The national government wants to do the same thing for itself, and for local and regional governments as well. Between companies and government in France, you would be shocked at how much business is still paper-based.

Becoming a big purchaser of IT — whether as a corporation or a government — just seems like a logical, non-controversial way to boost up-and-coming startups. IBM is what it is today because the U.S. government created the Social Security Administration in the 1930s and needed someone to build machines to bring more automation to the massive paperwork involved. Companies like Cisco Systems and Oracle derive huge portions of their revenue from government contracts.

The idea is to provide incentives that encourage these companies and governments to modernize, in the hopes that they will become purchasers of the new technologies created by French startups. And yes, in some cases, the idea is that they will acquire startups. But that’s no different from the U.S. or Silicon Valley, where the overwhelming number of exits for startups will be through acquisitions.

As part of this push, you hear pretty consistently across France (and Europe) that startups need to be thinking globally. Whether they take funding from the French government or not, I hear startups repeating this idea. I have never heard, as Evans apparently did, a single entrepreneur say they were hoping to just succeed in the French market. And this global message is one that the French government delivers all the time.

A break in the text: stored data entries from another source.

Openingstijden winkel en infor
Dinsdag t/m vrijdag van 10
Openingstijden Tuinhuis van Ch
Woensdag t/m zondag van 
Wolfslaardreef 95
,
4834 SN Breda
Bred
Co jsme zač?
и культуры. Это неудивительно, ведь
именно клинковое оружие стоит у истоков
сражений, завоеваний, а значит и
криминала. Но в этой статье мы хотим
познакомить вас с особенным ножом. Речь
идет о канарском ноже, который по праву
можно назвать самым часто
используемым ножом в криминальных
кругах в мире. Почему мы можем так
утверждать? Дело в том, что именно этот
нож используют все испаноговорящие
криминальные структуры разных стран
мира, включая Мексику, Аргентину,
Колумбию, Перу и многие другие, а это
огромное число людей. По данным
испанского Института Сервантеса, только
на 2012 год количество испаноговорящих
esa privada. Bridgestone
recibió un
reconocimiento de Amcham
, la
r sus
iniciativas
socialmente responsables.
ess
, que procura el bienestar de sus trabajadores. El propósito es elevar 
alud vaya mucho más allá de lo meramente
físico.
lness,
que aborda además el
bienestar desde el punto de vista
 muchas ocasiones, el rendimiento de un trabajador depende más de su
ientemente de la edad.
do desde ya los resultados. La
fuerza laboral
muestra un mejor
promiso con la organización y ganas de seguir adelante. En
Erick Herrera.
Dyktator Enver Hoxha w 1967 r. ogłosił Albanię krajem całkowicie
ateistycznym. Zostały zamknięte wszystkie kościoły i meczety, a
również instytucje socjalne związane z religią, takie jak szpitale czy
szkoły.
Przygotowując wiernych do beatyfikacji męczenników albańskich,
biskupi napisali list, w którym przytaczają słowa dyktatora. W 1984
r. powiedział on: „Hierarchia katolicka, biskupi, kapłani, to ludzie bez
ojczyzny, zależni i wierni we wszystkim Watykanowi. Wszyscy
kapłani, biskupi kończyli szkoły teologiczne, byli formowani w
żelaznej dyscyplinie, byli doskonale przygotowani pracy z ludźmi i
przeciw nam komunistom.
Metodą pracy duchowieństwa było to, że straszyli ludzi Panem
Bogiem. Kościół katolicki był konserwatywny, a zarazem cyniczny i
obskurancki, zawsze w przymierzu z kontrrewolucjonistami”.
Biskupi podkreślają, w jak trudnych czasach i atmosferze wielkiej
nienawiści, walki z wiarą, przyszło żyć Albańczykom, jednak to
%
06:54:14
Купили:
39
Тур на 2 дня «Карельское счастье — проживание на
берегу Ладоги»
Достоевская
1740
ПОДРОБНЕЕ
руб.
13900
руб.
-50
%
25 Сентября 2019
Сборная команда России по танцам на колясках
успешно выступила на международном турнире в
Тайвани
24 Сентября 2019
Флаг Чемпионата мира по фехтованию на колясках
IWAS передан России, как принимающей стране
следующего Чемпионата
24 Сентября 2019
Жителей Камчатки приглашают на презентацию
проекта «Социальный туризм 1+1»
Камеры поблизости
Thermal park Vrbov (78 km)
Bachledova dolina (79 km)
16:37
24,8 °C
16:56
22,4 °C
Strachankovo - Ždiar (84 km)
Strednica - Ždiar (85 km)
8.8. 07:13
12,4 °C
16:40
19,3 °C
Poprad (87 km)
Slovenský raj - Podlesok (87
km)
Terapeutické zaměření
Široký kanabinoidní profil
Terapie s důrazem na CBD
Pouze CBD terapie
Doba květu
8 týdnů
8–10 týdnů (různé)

Indeed, when Paris-based connected object startup Withings (which has global reach) was acquired by Nokia recently for about $190 million, I heard quite a number of people here express disappointment that the price wasn’t higher and that the startup hadn’t tried harder to remain independent. A few years ago, any exit would have been met with applause, I think. Now, the French clearly want their startups to be thinking bigger.

Still, the founders of Withings will do quite well, I’m sure. And hopefully, some of them will take that money and plow it back into French startups as angel investors. Or maybe they’ll go start their own new companies, and a new crop of entrepreneurs will learn from their journey.

At least, that’s the hope. Whether that happens, though, will be determined by the will and inventiveness and ambition of French entrepreneurs and not by what I, or any other journalist, writes about you.